You trash me, then when I give you my qualifications you mock me as a braggart?

If you know so much about stats, why did you think 5 world series champs (2 of whom had great OBP) was enough to disprove my point? On the first day of class you should have learned you can't show anything to be significant without at least 30-40 observations.
 
#31
#31
Then why did you say 5 world series champs (2 of whom had great OBP) was enough to disprove my point? On the first day of class you should have learned you can't show anything to be significant without at least 30-40 observations.

i just took the last five Series Champions. Relax there buddy. This does absolutely zilch to the argument. The true sabermetric argument can't even be measured by your standards. 30-40 observations is reliant upon a very large sample size. Since the "Moneyball" era, there are about 10 World Series Champions, and that's saying since Beane made it famous. If you want to include since the book made it famous, you need to cut it down to 7. I used 5. I more than covered the sample size.

Regardless, getting on base is nice. Having hitters to bring you home is nice too. Having a really good defense up the middle is nice. Having great starting pitching is really nice. Having a solid bullpen is really nice. Having only one, maybe two of those five traits? Well you aren't going to go very far. For example, see the 2011 edition of my A's. Having 3-4 is what wins. If OBP is so important, why have the Rangers only been in the playoffs once in the last forever? They are consistently good at getting on base. Oh yeah, it's because their pitching breaks down every year.
 
#32
#32
images
 
#34
#34
i just took the last five Series Champions. Relax there buddy. This does absolutely zilch to the argument. The true sabermetric argument can't even be measured by your standards. 30-40 observations is reliant upon a very large sample size. Since the "Moneyball" era, there are about 10 World Series Champions, and that's saying since Beane made it famous. If you want to include since the book made it famous, you need to cut it down to 7. I used 5. I more than covered the sample size.

You're taking the wrong approach. You don't look at WS winners. The playoffs is a statistical crap shoot (nobody thinks SF was the best team last year). You look at regular season results to find the correlation between OBP and winning. You have 30 samples per season for however many years you want to look at.

Regular season results indicate who has the best team. The playoffs, though very entertaining, prove nothing in a sport where the worst team frequently beats the best team 2 out of 5.
 
#35
#35
I think their pitching staff is a bit overrated. They went elsewhere and didn't do much. They only had 3 guys pitching like aces in 2 years of the 5 year run, IMO.

Tim Hudson was in the top five for the Cy last year and has been nearly unstoppable the past three months.
 
#36
#36
Tim Hudson was in the top five for the Cy last year and has been nearly unstoppable the past three months.

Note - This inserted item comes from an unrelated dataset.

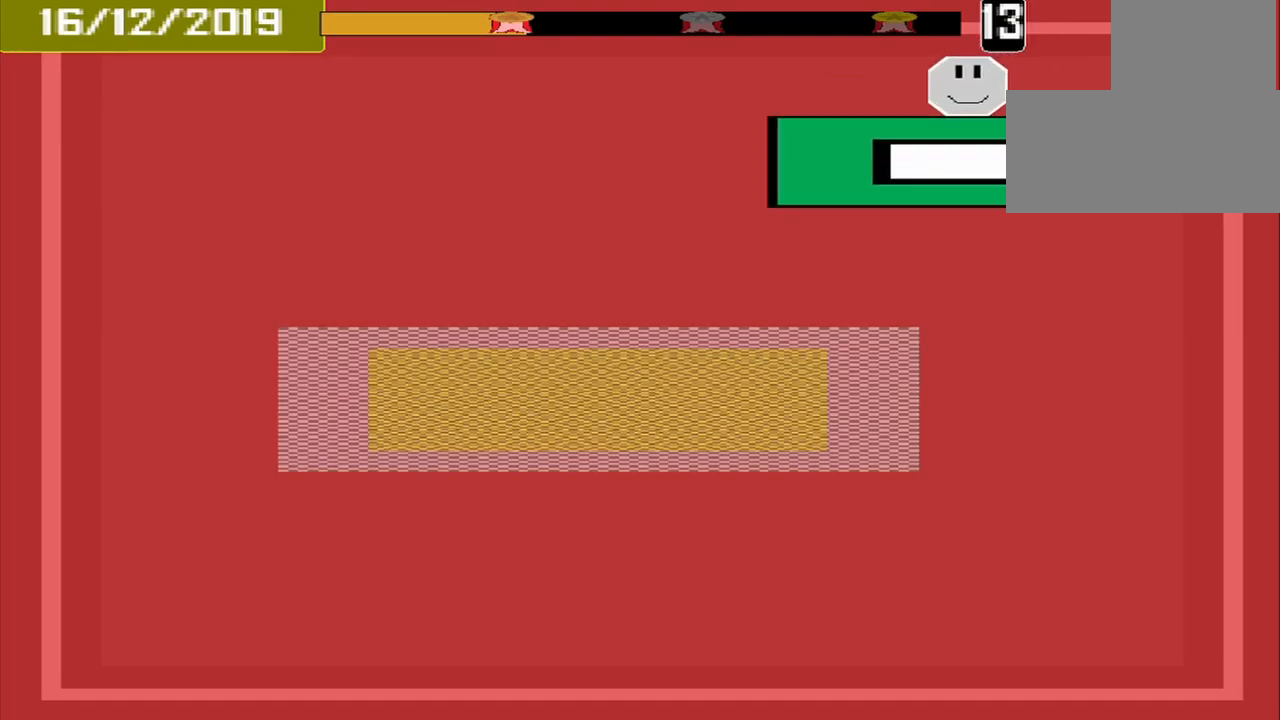
Gameplay with a controller (PlayStation layout); each line is a JSON object with the inputs held at the frame after it. "events" lists button and stick changes between this image and that frame as [ms after this image, input, new state], when the widget could be followed in between. Not read: L2 L3 R2 R3 left_stick right_stick.
{"buttons": [], "events": []}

I love Hudson, and I agree, but he wasn't spectacular in ATL at the start. He had one year with like a 4.9 ERA or something. He's the best of the A's departed aces, to be sure. They were talked about as if they were 3 Lincecums, but after leaving it turned out none of them were Lincecum. That was my point.
 
#37
#37
Read the book, saw the trailer...should be a good movie for sports fans but I have a hard time seeing it live up to the book
 
#42
#42
Just saw the movie. Loved it. My new favorite movie.

really?

I saw it yesterday, thought it was decent. Slow, and way too long, but well acted and shot. There just isn't enough there for a 2 and a half hour movie.

It wants to be The Social Network but it is nowhere close.
 
#43
#43
In other words, the reason Beane doesn't have an advantage anymore is that everyone copied him.

That is complete garbage. The problem isn't that everybody else copied him and got better. It's that Mulder, Hudson, Zito, Giambi etc all left town when Oakland wouldn't come off the wallet and they haven't seen the north side of .500 in about 5 years. Not saying that there's not some validity in sabremetrics, but it's comical how people want to hold up Beane as some sort of visionary genius and seem to gloss over the fact that Oakland hit it big with about 7 or 8 prospects that were cheap all at the same time.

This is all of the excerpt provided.